PAGE EXTRACT:
<<<<

Studio album by Greg Kihn
- Released: March 29, 1985
- Recorded: 1985
- Studio: Fantasy, Berkeley, California
- Genre: Pop rock
- Length: 37:36
- Label: EMI America
- Producer: Matthew King Kaufman

Greg Kihn chronology
| Kihntagious (1984) | Citizen Kihn (1985) | Love & Rock & Roll (1986) |

Singles from Citizen Kihn
- "Lucky" Released: 1985; "Boys Won't (Leave the Girls Alone)" Released: 1985; "Good Life" Released: 1985;

= Citizen Kihn =

Citizen Kihn is a studio album by the American musician Greg Kihn, released in 1985 through EMI America. It was his first album since 1978's Next of Kihn not to be released under the Greg Kihn Band name. The album reached number 51 on the Billboard Hot 200. The first single was "Lucky".

>>>>

DATA TO EXAMINE:
<<<<

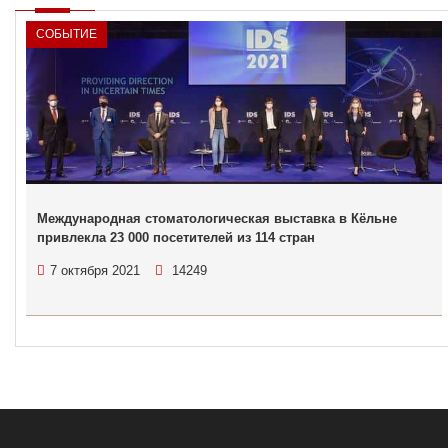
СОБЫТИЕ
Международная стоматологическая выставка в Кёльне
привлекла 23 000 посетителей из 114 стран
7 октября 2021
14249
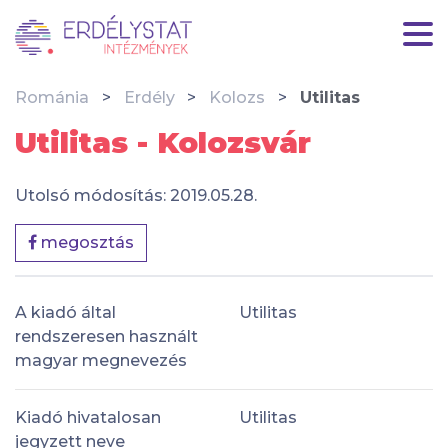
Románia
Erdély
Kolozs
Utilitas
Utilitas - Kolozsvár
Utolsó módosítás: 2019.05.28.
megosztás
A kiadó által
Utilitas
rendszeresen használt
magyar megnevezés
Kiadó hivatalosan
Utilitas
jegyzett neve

>>>>
<<<<

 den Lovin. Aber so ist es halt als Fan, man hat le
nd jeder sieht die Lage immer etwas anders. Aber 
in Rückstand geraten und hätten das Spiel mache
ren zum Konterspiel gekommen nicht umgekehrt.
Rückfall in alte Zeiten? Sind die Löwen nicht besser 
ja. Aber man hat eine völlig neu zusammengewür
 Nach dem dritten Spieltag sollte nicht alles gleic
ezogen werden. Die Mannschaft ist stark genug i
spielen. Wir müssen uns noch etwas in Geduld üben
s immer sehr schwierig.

>>>>

TASKS TO CARRY OUT:
**a)** Which singles from the album does the Citizen Kihn article list?
**b)** Carry on the Citizen Kihn article from its final sentence.
The records were taken from a different source than the article.

REPLIES:
**a)** "Lucky", "Boys Won't (Leave the Girls Alone)", and "Good Life"

**b)**
==Critical reception==

The Dallas Morning News deemed the album "a lackluster, unfocused pastiche of pop tunes."

Professional ratings
Review scores
| Source | Rating |
| The Rolling Stone Album Guide | Star Half star |

==Track listing==
All songs written by Greg Kihn and Steve Wright.

| No. | Title | Length |
|---|---|---|
| 1. | "I'm in Love Again" | 3:06 |
| 2. | "Go Back" | 3:06 |
| 3. | "Lucky" | 3:30 |
| 4. | "Whenever" | 3:50 |
| 5. | "Privacy" | 4:10 |
| 6. | "Free Country" | 2:25 |
| 7. | "They Rock by Night" | 3:30 |
| 8. | "Boys Won't (Leave the Girls Alone)" | 3:19 |
| 9. | "Imitation Love" | 4:04 |
| 10. | "Temper, Temper" | 2:40 |
| 11. | "Good Life" | 3:34 |

==Personnel==
- Greg Kihn – guitar, percussion, bellophone, lead vocals
- Greg Douglass – guitar
- Tyler Eng – drums
- Steve Wright – bass, keyboards, lead guitar on "Lucky" and "Good Life", backing vocals
- Additional personnel
- Pat Mosca – keyboards on "They Rock By Night"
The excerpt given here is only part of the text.